> [Problem description]
Repeat precisely the span of lines below that opens with the line containing "or to provide their own di" and closes with the line containing "who look for", both included.

▼

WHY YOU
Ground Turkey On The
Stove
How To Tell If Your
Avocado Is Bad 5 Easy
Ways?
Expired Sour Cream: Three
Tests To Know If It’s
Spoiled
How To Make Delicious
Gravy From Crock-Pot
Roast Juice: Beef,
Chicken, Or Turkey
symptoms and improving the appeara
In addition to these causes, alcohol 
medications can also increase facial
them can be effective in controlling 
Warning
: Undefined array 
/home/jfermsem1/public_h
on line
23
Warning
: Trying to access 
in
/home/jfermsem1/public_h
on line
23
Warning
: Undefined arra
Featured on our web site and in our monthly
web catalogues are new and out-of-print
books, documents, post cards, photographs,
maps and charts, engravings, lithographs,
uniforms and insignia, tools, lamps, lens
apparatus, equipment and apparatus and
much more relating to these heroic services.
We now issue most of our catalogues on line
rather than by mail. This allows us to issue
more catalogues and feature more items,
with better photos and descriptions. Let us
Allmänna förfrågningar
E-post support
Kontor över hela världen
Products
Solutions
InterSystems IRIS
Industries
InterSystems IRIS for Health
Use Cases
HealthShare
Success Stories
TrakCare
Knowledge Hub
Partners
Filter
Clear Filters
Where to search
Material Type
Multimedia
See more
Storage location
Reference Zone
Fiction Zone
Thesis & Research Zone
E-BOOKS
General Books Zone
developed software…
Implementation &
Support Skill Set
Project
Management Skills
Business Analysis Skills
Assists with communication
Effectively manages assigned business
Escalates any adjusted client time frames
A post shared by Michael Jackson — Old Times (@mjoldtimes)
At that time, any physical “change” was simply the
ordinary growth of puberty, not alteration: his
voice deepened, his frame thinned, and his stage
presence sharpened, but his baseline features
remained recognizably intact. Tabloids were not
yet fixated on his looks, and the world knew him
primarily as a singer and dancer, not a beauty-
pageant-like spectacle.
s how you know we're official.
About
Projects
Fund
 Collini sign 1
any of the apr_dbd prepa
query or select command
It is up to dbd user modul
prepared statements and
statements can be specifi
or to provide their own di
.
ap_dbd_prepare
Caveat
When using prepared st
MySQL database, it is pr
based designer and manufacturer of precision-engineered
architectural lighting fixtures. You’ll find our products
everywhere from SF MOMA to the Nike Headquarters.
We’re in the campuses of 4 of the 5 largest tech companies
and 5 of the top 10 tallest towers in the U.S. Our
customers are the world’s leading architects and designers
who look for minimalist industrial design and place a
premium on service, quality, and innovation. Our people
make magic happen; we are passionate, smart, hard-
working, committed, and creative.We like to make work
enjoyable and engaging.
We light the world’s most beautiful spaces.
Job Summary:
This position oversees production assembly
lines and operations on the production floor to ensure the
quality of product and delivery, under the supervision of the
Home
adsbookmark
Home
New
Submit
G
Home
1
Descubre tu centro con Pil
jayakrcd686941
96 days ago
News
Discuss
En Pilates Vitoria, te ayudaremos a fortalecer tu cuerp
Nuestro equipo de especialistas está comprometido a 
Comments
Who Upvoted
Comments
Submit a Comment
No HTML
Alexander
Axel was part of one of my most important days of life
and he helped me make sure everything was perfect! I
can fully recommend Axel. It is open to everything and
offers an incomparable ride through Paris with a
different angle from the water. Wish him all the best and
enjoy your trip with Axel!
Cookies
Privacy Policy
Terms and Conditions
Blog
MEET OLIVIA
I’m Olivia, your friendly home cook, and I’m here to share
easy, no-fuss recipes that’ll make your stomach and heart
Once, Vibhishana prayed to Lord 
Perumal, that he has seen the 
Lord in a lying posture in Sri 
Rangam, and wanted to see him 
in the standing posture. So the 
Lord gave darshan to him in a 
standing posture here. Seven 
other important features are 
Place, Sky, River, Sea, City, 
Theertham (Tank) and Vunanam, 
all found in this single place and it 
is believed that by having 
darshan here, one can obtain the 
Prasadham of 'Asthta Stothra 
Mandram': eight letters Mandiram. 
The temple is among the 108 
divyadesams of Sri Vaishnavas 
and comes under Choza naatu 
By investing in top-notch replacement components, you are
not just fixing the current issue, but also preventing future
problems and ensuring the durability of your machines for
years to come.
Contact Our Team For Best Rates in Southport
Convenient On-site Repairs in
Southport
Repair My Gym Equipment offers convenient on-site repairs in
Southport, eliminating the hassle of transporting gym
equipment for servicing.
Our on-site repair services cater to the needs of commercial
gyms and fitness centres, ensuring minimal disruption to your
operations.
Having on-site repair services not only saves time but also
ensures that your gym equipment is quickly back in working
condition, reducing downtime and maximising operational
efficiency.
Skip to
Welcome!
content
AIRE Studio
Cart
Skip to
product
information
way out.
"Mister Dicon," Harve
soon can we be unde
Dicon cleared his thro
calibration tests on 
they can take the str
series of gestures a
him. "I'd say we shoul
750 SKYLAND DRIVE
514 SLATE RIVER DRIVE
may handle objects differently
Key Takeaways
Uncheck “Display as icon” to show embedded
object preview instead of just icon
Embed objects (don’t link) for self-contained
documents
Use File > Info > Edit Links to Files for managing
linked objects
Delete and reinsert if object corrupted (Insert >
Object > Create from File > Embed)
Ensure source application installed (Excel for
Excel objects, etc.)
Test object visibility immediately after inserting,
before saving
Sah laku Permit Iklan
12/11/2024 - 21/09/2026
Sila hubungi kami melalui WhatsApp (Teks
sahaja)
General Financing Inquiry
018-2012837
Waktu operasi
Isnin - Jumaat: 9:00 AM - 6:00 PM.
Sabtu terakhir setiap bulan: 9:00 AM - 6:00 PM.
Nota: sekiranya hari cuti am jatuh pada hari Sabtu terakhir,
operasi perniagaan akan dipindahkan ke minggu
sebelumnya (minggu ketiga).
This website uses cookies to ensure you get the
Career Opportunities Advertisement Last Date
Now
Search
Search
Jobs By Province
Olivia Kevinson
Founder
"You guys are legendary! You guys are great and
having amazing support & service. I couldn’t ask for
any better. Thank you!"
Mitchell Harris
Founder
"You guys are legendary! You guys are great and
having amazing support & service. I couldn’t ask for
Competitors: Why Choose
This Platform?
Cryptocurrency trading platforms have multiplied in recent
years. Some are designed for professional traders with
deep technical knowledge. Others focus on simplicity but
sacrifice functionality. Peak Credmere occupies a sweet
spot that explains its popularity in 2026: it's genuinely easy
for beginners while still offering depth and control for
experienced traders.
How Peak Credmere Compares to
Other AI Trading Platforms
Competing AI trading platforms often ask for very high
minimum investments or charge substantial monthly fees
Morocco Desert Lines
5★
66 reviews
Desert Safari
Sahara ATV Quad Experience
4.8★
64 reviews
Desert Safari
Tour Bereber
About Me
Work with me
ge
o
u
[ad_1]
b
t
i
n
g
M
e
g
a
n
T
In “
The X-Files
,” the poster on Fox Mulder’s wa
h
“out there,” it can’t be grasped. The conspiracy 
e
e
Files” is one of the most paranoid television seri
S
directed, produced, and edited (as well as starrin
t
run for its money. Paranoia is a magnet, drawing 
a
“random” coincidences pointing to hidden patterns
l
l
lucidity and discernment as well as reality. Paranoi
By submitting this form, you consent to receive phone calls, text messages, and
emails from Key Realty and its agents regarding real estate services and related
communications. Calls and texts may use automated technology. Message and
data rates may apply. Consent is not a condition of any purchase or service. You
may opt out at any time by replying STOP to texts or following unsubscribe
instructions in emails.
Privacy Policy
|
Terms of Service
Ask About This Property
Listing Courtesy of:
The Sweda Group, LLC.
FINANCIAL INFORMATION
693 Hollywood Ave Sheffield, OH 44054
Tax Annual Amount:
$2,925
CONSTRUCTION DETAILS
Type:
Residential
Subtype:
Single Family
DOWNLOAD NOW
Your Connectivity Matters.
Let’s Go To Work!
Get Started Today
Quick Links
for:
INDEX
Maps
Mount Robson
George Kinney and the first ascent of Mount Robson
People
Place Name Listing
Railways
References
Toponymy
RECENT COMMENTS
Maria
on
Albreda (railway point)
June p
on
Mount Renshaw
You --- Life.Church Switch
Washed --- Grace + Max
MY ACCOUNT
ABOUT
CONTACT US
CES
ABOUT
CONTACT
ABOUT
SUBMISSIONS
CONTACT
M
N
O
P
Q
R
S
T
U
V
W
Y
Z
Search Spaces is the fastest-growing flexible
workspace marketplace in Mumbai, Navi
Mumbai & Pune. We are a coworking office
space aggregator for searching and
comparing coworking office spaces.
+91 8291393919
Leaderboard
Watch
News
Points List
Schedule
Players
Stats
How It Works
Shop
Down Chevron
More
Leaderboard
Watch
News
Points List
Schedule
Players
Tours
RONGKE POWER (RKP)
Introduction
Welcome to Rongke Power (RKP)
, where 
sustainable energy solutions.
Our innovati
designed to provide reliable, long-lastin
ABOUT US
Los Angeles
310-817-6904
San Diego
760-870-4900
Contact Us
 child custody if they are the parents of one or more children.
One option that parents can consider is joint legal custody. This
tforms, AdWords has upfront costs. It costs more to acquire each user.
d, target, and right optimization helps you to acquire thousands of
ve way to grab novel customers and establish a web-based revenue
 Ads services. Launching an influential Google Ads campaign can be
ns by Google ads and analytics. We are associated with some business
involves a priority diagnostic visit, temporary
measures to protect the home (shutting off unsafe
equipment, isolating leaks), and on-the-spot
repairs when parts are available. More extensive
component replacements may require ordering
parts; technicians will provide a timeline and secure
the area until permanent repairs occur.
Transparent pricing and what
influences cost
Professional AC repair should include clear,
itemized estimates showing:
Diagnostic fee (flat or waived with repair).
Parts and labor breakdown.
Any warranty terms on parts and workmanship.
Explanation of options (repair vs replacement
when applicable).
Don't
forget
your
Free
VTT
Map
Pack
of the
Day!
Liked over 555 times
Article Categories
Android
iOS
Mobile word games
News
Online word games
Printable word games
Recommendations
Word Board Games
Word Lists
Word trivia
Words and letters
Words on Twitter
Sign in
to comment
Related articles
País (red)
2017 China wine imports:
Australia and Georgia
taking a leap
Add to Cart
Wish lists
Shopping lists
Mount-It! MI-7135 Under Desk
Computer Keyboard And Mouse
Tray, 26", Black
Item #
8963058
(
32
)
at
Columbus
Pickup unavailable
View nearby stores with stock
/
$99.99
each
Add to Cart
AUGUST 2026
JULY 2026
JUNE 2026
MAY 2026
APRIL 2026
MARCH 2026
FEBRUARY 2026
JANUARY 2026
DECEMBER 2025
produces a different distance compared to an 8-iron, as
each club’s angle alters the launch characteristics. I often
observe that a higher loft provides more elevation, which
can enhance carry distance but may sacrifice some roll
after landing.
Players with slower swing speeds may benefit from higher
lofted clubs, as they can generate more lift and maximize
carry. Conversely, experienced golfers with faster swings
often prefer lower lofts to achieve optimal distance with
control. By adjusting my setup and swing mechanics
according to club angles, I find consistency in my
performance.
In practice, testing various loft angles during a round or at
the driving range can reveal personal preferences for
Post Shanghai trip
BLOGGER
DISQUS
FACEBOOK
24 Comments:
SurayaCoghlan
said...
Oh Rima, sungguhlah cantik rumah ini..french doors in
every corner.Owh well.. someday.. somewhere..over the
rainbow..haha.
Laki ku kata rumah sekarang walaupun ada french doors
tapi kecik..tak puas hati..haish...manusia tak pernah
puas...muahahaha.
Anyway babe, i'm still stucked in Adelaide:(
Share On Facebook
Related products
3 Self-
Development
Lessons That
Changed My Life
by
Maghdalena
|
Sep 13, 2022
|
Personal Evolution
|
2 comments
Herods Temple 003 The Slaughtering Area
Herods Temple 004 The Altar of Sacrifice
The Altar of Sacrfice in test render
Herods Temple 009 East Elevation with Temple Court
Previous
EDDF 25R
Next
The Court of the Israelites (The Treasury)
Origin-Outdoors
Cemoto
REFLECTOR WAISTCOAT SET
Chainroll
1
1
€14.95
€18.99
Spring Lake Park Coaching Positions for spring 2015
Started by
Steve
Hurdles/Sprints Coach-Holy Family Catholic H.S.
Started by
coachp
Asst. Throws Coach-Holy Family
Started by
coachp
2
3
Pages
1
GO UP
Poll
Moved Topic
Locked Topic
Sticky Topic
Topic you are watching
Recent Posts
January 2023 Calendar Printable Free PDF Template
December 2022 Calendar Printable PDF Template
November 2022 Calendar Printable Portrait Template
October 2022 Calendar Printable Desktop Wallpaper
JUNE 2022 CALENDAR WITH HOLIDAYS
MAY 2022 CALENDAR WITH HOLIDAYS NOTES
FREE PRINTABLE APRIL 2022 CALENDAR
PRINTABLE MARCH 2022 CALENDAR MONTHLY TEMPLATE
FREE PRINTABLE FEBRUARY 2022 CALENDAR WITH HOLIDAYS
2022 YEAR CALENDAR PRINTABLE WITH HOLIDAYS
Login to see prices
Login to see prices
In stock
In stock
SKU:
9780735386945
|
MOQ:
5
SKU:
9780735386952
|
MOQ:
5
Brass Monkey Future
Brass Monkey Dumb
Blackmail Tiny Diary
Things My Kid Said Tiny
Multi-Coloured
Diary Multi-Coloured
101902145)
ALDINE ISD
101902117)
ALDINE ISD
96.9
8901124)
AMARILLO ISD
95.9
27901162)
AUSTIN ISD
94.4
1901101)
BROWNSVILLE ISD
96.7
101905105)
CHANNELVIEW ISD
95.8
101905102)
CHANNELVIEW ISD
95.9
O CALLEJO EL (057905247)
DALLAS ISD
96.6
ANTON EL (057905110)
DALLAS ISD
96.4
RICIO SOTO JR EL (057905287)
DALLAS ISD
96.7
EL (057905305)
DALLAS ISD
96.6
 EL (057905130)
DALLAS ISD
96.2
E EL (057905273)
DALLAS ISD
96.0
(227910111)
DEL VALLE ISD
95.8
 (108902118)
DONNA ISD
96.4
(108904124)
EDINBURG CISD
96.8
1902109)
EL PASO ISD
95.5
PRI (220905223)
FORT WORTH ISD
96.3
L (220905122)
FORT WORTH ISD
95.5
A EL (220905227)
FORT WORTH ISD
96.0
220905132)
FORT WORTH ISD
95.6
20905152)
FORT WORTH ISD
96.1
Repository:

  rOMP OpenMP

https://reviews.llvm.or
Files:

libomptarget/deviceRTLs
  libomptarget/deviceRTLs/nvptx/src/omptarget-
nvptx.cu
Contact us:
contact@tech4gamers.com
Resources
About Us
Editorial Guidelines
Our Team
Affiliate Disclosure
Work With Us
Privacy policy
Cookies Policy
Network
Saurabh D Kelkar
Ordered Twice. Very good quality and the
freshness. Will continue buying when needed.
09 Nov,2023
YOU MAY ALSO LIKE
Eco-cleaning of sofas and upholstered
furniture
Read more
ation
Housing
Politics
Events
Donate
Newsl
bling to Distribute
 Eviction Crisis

▲

> [Task result]
or to provide their own di
.
ap_dbd_prepare
Caveat
When using prepared st
MySQL database, it is pr
based designer and manufacturer of precision-engineered
architectural lighting fixtures. You’ll find our products
everywhere from SF MOMA to the Nike Headquarters.
We’re in the campuses of 4 of the 5 largest tech companies
and 5 of the top 10 tallest towers in the U.S. Our
customers are the world’s leading architects and designers
who look for minimalist industrial design and place a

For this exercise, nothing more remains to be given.